◆ CONSIGNE A
Réécrivez, s'il vous plaît, tout le passage du texte sur les Lions de Cannes depuis « Je reviendrai au » jusqu'à « attendus du Festival. », en remplaçant « Festival » par « Gala ».
◆ CONSIGNE B
Poursuivez le texte sur les Lions de Cannes après sa dernière phrase.

◆ EXTRAIT DU DOCUMENT

---+---

Je reviendrai au autre jour sur le moment surréaliste que nous a fait vivre le tandem Ben Stiller/Jeff Goodby, pourtant un des événements les plus attendus du Festival.

 Et d’ici là, je me pose tout de même une question: combien de gens, dans le milieu québécois des communications, sont vraiment imprégnés de cette nouvelle réalité ? Faisons-nous partie des endroits qui s’affairent à préparer, pour la « vieille » communication, un enterrement décent, ou sommes-nous de ceux qui nous acharnons à vouloir la maintenir sur le respirateur artificiel ?

J’ai encore toute une série de questions et d’observations en réserve, après quelques jours de ce baptême des Lions de Cannes. Mais ce sera assez pour aujourd’hui. Et une chose qui, elle, ne semble pas avoir changé, c’est le statut conféré au célèbre bar du Martinez comme point de ralliement. Quant à savoir si c’est vraiment vrai…  Je vais me permettre d’aller voir moi-même de quoi il retourne.

---+---

◆ ENTRÉES EXTRAITES
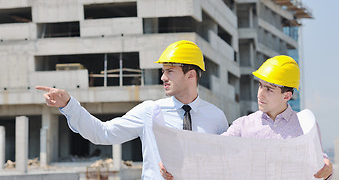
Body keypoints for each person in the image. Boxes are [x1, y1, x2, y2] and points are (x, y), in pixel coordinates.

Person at [36, 40, 228, 180]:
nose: (162, 78)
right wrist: (69, 105)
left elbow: (226, 167)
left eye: (170, 71)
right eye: (163, 71)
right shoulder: (150, 111)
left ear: (191, 75)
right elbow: (102, 133)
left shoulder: (216, 117)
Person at [160, 55, 333, 180]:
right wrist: (174, 163)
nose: (260, 94)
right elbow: (212, 151)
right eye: (260, 86)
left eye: (269, 89)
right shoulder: (243, 125)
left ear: (286, 96)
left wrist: (328, 167)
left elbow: (320, 161)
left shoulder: (304, 124)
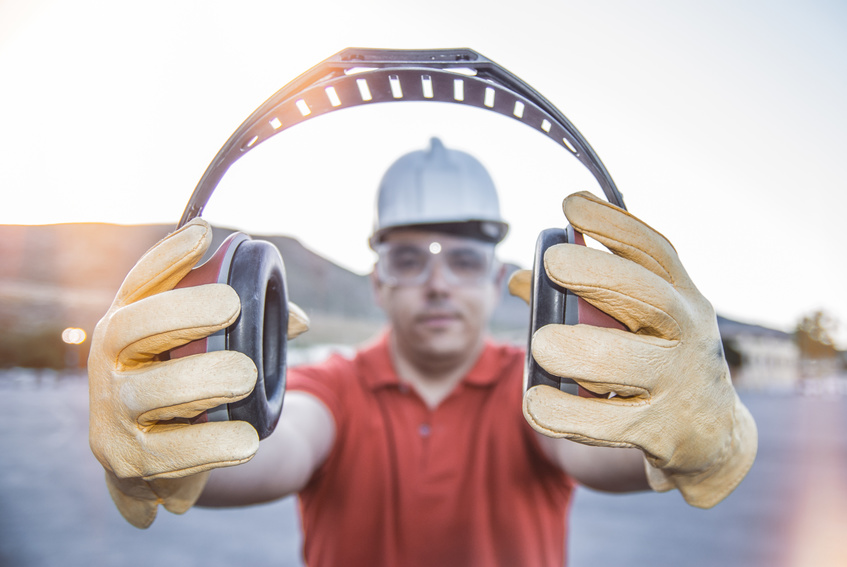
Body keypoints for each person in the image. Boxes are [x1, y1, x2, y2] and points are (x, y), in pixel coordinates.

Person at [88, 138, 757, 567]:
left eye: (462, 259)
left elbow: (597, 448)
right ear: (377, 281)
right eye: (408, 259)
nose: (436, 281)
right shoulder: (333, 386)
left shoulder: (543, 392)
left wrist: (704, 435)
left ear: (496, 280)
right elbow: (272, 451)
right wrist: (171, 442)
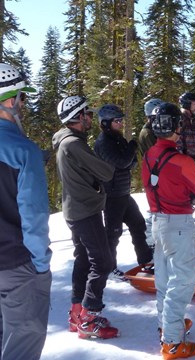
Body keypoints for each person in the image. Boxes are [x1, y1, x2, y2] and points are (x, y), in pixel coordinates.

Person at [141, 102, 195, 359]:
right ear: (175, 128)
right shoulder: (182, 161)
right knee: (182, 282)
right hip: (178, 224)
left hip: (157, 222)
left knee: (164, 280)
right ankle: (172, 341)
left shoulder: (148, 155)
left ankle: (167, 325)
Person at [52, 95, 119, 339]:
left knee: (83, 260)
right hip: (85, 211)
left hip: (77, 209)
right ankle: (89, 318)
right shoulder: (73, 144)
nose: (91, 117)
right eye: (88, 114)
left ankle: (77, 313)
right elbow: (106, 171)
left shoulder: (67, 141)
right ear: (79, 117)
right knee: (102, 262)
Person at [0, 63, 52, 360]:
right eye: (22, 98)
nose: (23, 105)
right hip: (17, 266)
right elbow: (33, 218)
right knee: (22, 345)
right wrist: (41, 266)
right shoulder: (23, 150)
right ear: (9, 100)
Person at [94, 104, 153, 275]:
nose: (121, 123)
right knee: (113, 233)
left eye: (121, 120)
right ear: (105, 123)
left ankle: (145, 259)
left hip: (123, 192)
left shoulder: (116, 139)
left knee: (138, 224)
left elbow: (131, 162)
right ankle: (109, 268)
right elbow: (122, 162)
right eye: (117, 121)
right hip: (111, 195)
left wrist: (129, 154)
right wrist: (132, 148)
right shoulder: (104, 142)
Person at [139, 98, 165, 245]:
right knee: (156, 207)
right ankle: (150, 240)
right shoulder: (148, 133)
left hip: (157, 174)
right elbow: (156, 155)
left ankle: (158, 237)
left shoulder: (154, 130)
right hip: (154, 175)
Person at [177, 92, 195, 170]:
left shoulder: (191, 118)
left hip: (194, 158)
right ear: (187, 104)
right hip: (186, 160)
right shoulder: (181, 118)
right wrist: (181, 159)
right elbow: (178, 139)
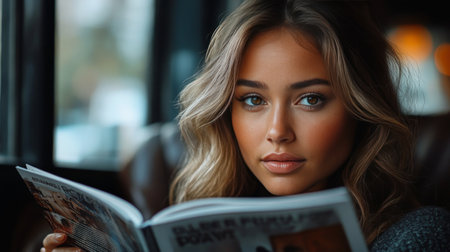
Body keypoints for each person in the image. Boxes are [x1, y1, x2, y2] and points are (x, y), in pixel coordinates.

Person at [41, 0, 450, 251]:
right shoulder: (190, 228)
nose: (277, 131)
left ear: (361, 108)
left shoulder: (417, 236)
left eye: (310, 99)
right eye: (253, 100)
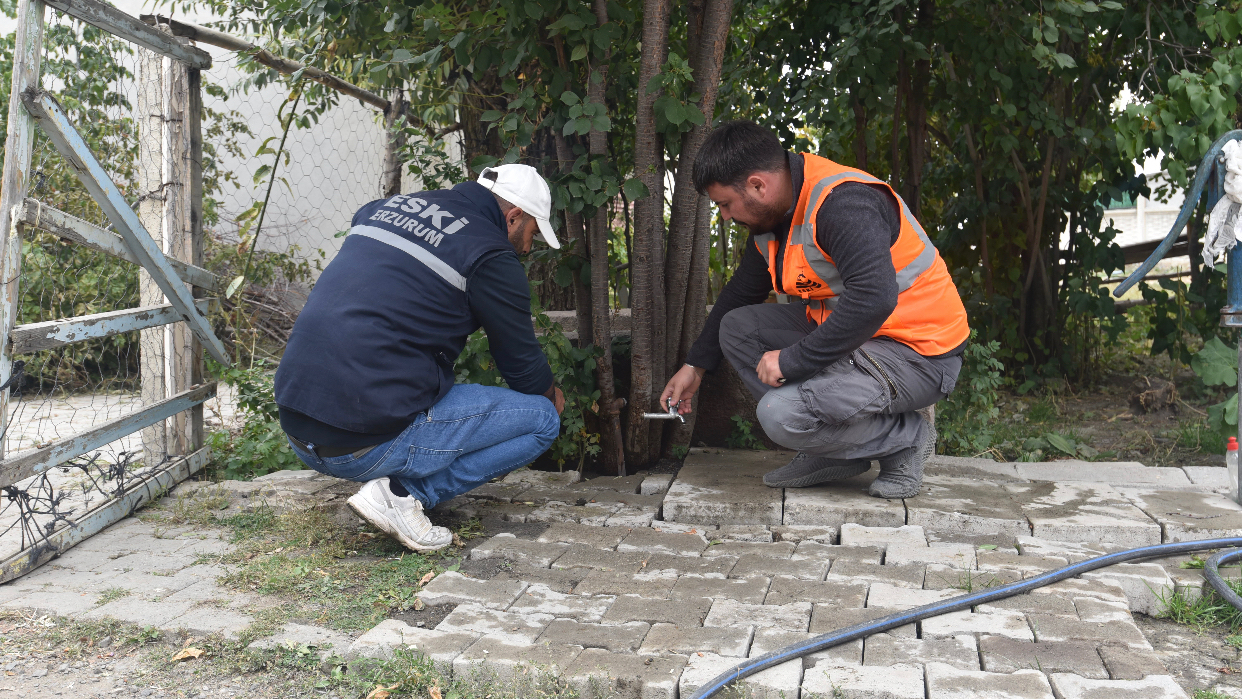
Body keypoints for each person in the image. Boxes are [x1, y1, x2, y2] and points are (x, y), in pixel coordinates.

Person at [661, 121, 969, 499]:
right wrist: (695, 366)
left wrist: (793, 361)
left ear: (758, 185)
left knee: (780, 414)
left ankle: (906, 439)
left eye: (725, 204)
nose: (725, 216)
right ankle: (831, 450)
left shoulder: (843, 205)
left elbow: (875, 298)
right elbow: (742, 292)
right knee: (738, 328)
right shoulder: (772, 219)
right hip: (860, 341)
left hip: (918, 353)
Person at [274, 164, 565, 551]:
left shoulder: (382, 210)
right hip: (362, 448)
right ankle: (403, 494)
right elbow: (522, 368)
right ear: (514, 217)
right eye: (531, 233)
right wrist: (551, 394)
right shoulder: (490, 254)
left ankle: (388, 483)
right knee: (542, 419)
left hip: (298, 428)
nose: (527, 248)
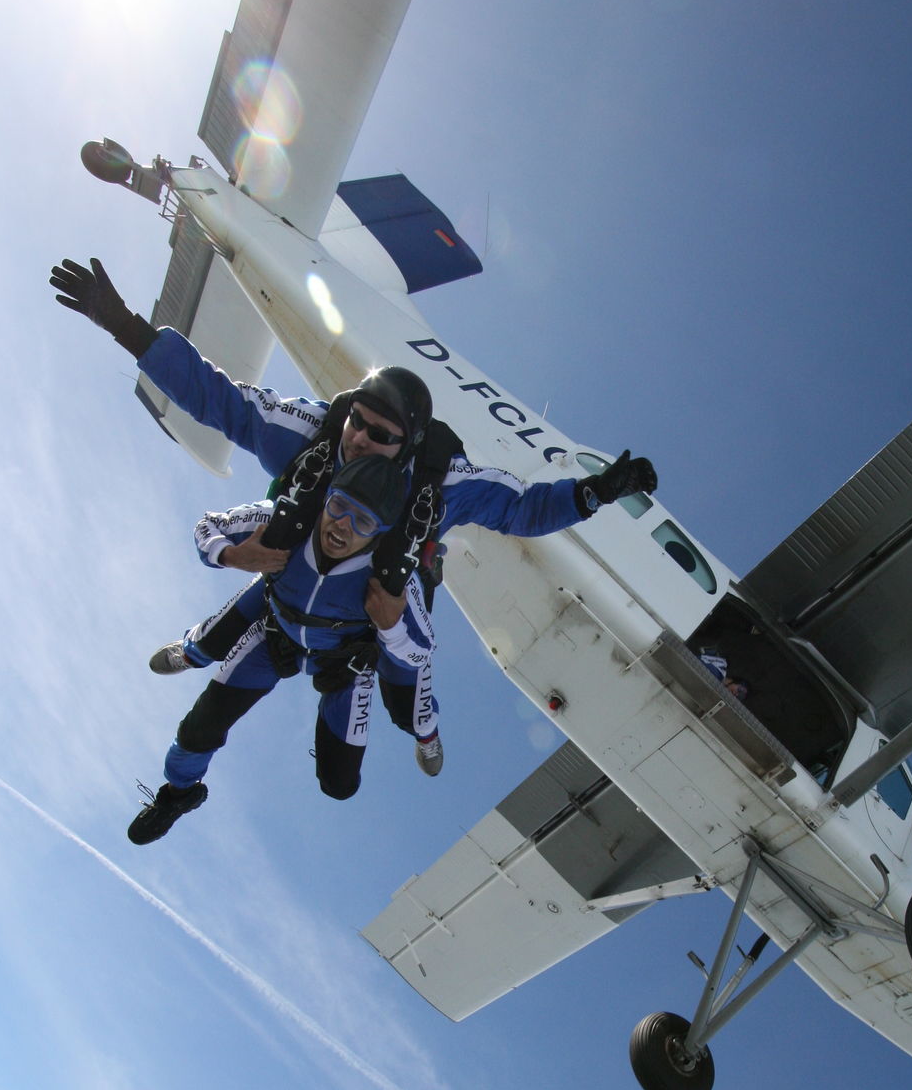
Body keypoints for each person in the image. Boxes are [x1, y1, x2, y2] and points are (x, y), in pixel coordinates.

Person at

---+---

◆ RÉSULTAT DE L'EXERCICE A
Je reviendrai au autre jour sur le moment surréaliste que nous a fait vivre le tandem Ben Stiller/Jeff Goodby, pourtant un des événements les plus attendus du Gala.

◆ RÉSULTAT DE L'EXERCICE B
  1. Bonjour madame Ducasse,

    Votre billet est très intéressant. Je n’ai pas de difficulté à croire que les façons de faire de la pub aient été révolutionnées en moins de 10 ans et que cette scène du filme 99F sur le pot de yahourt soit dépassée (encore que…). Par contre, connaissant l’atmosphère générale dans les entreprises françaises, je ne suis pas sur que l’ambiance au sein des agences ait beaucoup évolué.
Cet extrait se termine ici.